RBI also said that those assets considered non-performing would continue to be classified as "non-performing investment and provided for as a non-performing asset as per extant prudential norms, as long as such instruments remain in Part B".
Lenders could upgrade Part B to standard category and reverse the associated enhanced provisions after one year of satisfactory performance of Part A loans.
In case of any pre-existing moratorium in the account, "this upgrade will be permitted one year after completion of the longest such moratorium, subject to satisfactory performance of Part A debt during this period".
However, the required Mark-To-Market (MTM) provisions need to be maintained at all times.
"Banks shall make disclosures in their annual financial statements on application of the Scheme for Sustainable Structuring of Financial Assets" in a particular format provided by the RBI, according to the notification.
S4A has been introduced to further strengthen the ability of lenders to tackle stressed assets and provide an avenue for reworking the financial structure of entities facing genuine problems.
RBI said the changes in S4A have been carried out with the
objectives of harmonisation of stand-still clause as applicable in case of Strategic Debt Restructuring scheme with other guidelines.

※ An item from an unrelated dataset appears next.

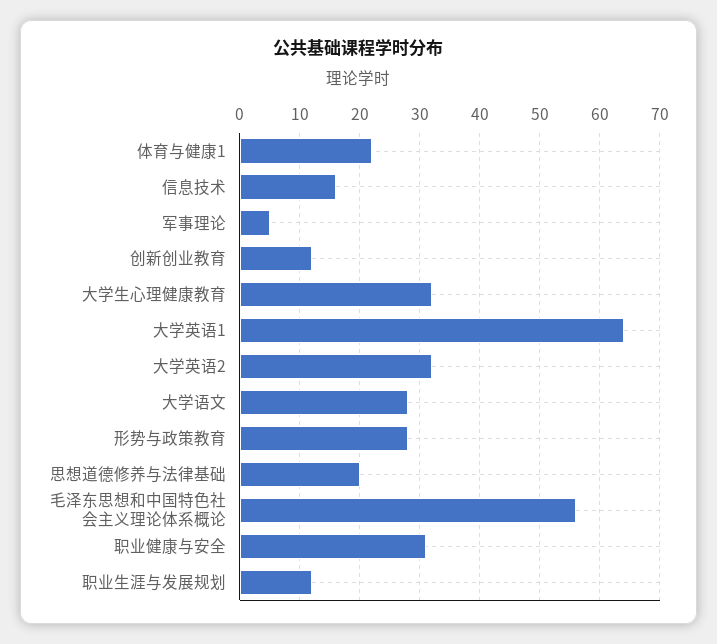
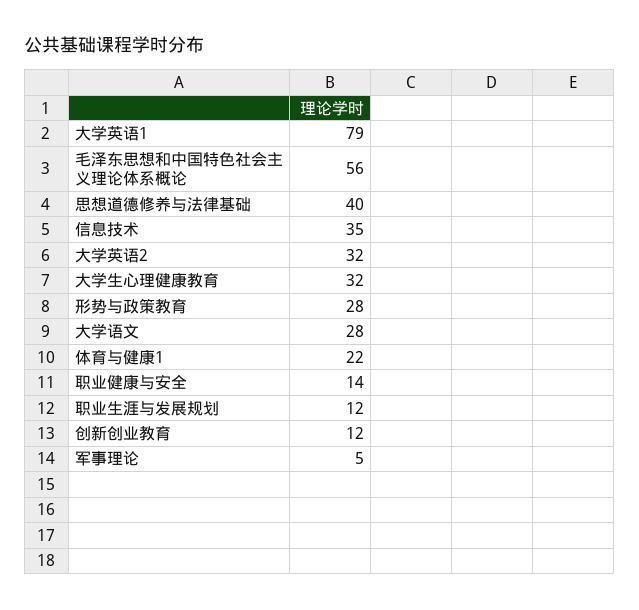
信息技术: 15 -> 35
大学英语1: 65 -> 79
思想道德修养与法律基础: 20 -> 40
职业健康与安全: 30 -> 14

In the recent past, the RBI has taken various regulatory measures to strengthen the lenders' ability to deal with stressed assets.
These include Framework for Revitalising Distressed Assets, Flexible Structuring of Project Loans, Strategic Debt Restructuring scheme and S4A, among others.
Meanwhile, the RBI also issued guidelines on capital requirements for bank exposures to central counterparties (CCPs).
It said that capital requirements will be dependent on the nature of CCPs -- Qualifying CCPs (QCCPs) and non-Qualifying CCPs.
"Where a bank acts as a clearing member of a QCCP for its own purposes, a risk weight of 2 per cent must be applied to the bank's trade exposure to the QCCP in respect of OTC derivatives transactions, exchange traded derivatives transactions, SFTs and long settlement transactions," the guidelines said.
Regarding exposures to non-qualifying CCPs, banks have to apply the Standardised Approach for credit risk.
"Further, a risk weight of 1250 per cent will apply to their default fund contributions to a non-qualifying CCP," RBI said.
RBI also came out with guidelines on Standardised Approach for Counterparty Credit Risk (SA-CCR). The SA-CCR will be used for computing exposure for default risk capital charge for OTC derivatives, whether centrally cleared or not, exchange-traded derivatives and long settlement transactions.
These guidelines contain the revised method which will replace the Current Exposure Method (CEM), presently being used by banks, for measuring exposure for counterparty credit risk arising from derivative transactions.
Both the new guidelines will be implemented from April 1, 2018.